Corriere dello Sport Stadio (Firenze)
Da Praga all’Italia un’idea oltre il calcio
ROMA - In quel mondo bisognerebbe entrarci: partendo da Praga, dall’insopportabile rumore dei cingolati, dal vento freddo d’una Primavera vissuta (e poi per oltre vent’anni) lontano dal padre e dalla madre. Bisognerebbe “vestirsi” da diciottenne, scegliere di rompere con la Patria, sfuggire al dominio d’un nemico che ti ha invaso l’anima, però restare te stesso, ma mica con il tuo “integralismo” semmai con il desiderio di libertà, con la tua identità e una pace interiore che puoi avvertire soltanto se sei d’accordo con la propria coscienza, con ciò che essa ti suggerisce. Forse si sfiorerebbe lontanamente l’umanità di un uomo che s’è fatto da sé, lasciandosi incomprensibile per chi non vuole leggere oltre l’apparenza d’una ruvidità, d’una freddezza, che invece scompare e diviene leggerezza, ironia.

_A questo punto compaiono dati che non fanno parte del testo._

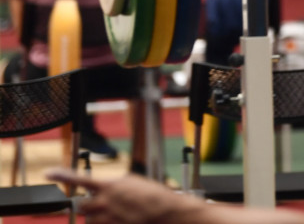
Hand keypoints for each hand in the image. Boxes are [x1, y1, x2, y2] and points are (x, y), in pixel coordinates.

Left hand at [46, 169, 198, 223]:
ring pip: (89, 221)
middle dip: (89, 207)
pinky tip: (119, 220)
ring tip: (116, 216)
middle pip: (82, 206)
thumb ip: (112, 186)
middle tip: (102, 206)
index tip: (49, 173)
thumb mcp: (132, 182)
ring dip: (98, 219)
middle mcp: (104, 202)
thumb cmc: (153, 196)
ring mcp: (107, 219)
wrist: (166, 213)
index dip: (62, 176)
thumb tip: (101, 190)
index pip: (79, 179)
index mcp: (109, 186)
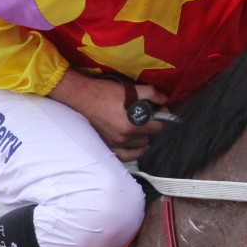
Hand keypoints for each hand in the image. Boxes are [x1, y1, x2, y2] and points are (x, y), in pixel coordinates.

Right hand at [47, 70, 168, 160]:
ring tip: (138, 125)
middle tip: (147, 115)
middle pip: (149, 136)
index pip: (158, 127)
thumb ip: (150, 93)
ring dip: (142, 136)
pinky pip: (126, 156)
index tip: (160, 109)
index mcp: (130, 125)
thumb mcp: (129, 89)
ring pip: (139, 146)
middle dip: (151, 125)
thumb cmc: (104, 92)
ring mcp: (114, 144)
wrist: (81, 97)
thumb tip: (165, 99)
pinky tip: (137, 144)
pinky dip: (134, 151)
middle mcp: (123, 138)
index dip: (162, 117)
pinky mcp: (107, 146)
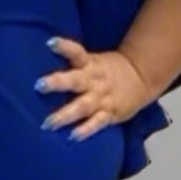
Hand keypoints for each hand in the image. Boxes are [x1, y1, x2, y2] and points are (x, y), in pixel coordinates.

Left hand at [35, 38, 153, 140]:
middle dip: (58, 83)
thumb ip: (74, 64)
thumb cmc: (107, 70)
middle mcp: (94, 81)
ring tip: (48, 123)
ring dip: (65, 114)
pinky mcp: (110, 114)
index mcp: (90, 65)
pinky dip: (86, 130)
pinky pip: (97, 122)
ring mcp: (102, 98)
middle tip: (39, 85)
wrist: (142, 78)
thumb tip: (38, 61)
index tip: (50, 42)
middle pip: (75, 80)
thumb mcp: (94, 61)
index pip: (77, 52)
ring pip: (82, 106)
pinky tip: (73, 136)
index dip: (64, 47)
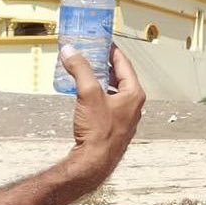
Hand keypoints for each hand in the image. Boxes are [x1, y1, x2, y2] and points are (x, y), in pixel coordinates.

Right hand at [62, 44, 145, 187]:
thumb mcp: (88, 93)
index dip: (111, 50)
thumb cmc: (98, 132)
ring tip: (85, 73)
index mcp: (134, 94)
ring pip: (113, 91)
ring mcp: (124, 118)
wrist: (93, 163)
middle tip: (91, 55)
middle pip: (119, 77)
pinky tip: (85, 97)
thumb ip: (80, 69)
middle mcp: (133, 105)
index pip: (124, 64)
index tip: (102, 41)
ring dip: (100, 81)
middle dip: (104, 65)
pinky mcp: (114, 128)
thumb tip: (71, 52)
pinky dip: (98, 95)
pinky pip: (108, 104)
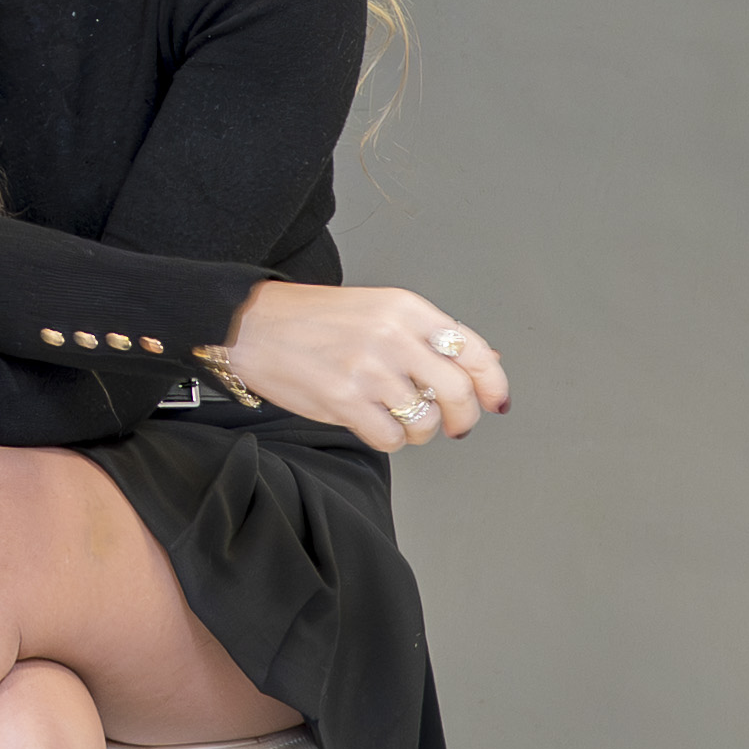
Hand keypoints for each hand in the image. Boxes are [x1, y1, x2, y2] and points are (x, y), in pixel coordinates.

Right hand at [210, 284, 511, 451]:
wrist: (254, 326)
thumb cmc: (315, 320)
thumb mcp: (380, 311)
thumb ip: (429, 337)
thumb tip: (484, 363)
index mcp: (406, 309)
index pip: (472, 350)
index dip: (492, 383)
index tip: (494, 401)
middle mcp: (393, 336)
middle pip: (457, 391)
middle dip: (463, 418)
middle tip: (454, 425)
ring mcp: (368, 370)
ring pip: (425, 421)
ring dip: (419, 430)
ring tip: (399, 417)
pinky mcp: (344, 400)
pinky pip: (391, 438)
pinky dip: (389, 439)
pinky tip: (374, 423)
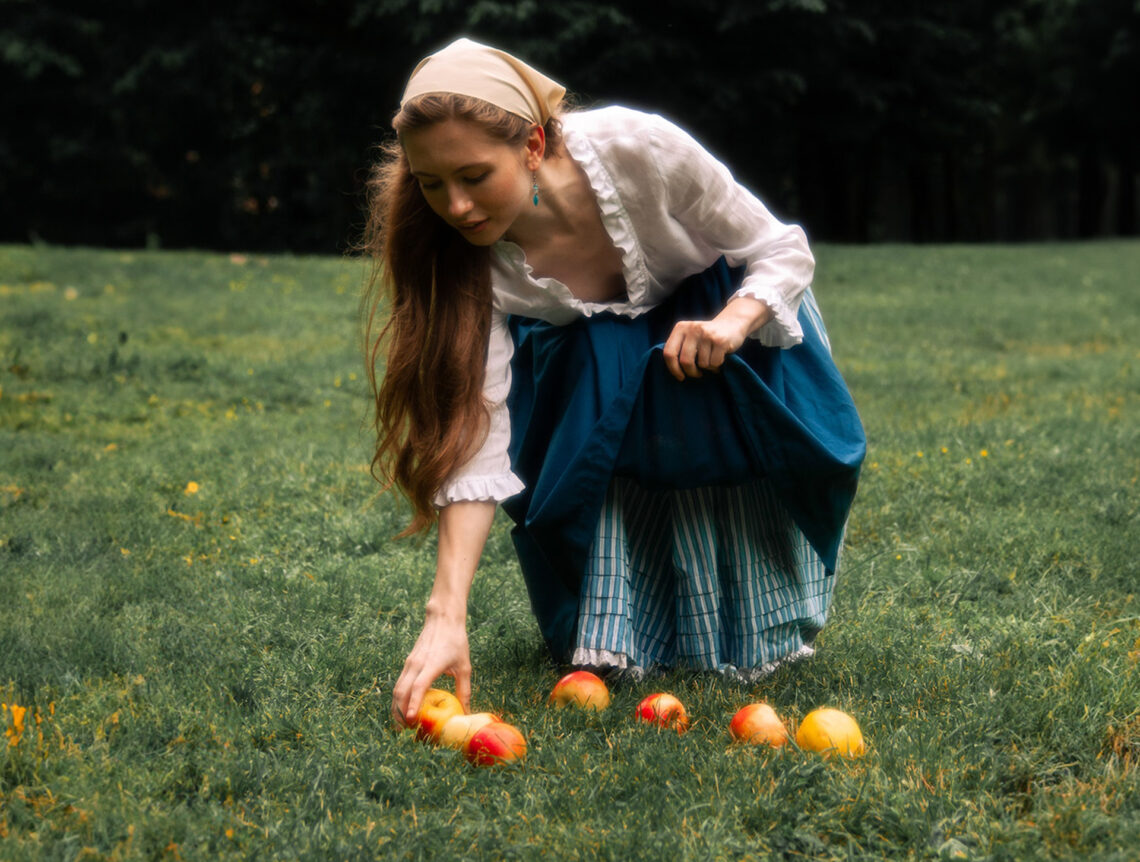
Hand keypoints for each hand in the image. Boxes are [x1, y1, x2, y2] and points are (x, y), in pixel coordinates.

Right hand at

Zeman non è (semplicemente) un’idea di calcio ma è qualcosa che ammanta l’uomo, lo libera dalla fustigazione del destino, lo spinge a credere ci sia una giustizia e che sia figlia della meritocrazia, che divenga gratificazione attraverso la sublimazione. Per questo l’hanno scelto, e se è andata male non l’hanno mai rinnegato: perché concede una possibilità di crederci. Zeman è, sembra lo sia, non il paradosso, né l’esasperazione estrema d’un concetto, ma il senso pieno dell’etica e dell’estetica, una ricerca che nasce forse in fondo a se stesso, sarà una forma di ribellione o forse il senso d’una indipendenza intellettuale ch’è - che vuole essere - un inno alla felicità. Zeman è uomo che unisce, eppure pensano che divida: ma resta, nell’immaginario collettivo, conteso sia dai laziali che dai romanisti e, ad esempio, Napoli è un’altra enclave nella quale ha attecchito la sua filosofia e la sua cultura. Zeman è un calcio vagamente robinhoddiano, prendere ai ricchi per concedere - almeno attraverso lo spettacolo - ai “poveri”. Zeman è un macrocosmo che ti aggroviglia, tagli e diagonali e sovrapposizioni, senza indietreggiare mai.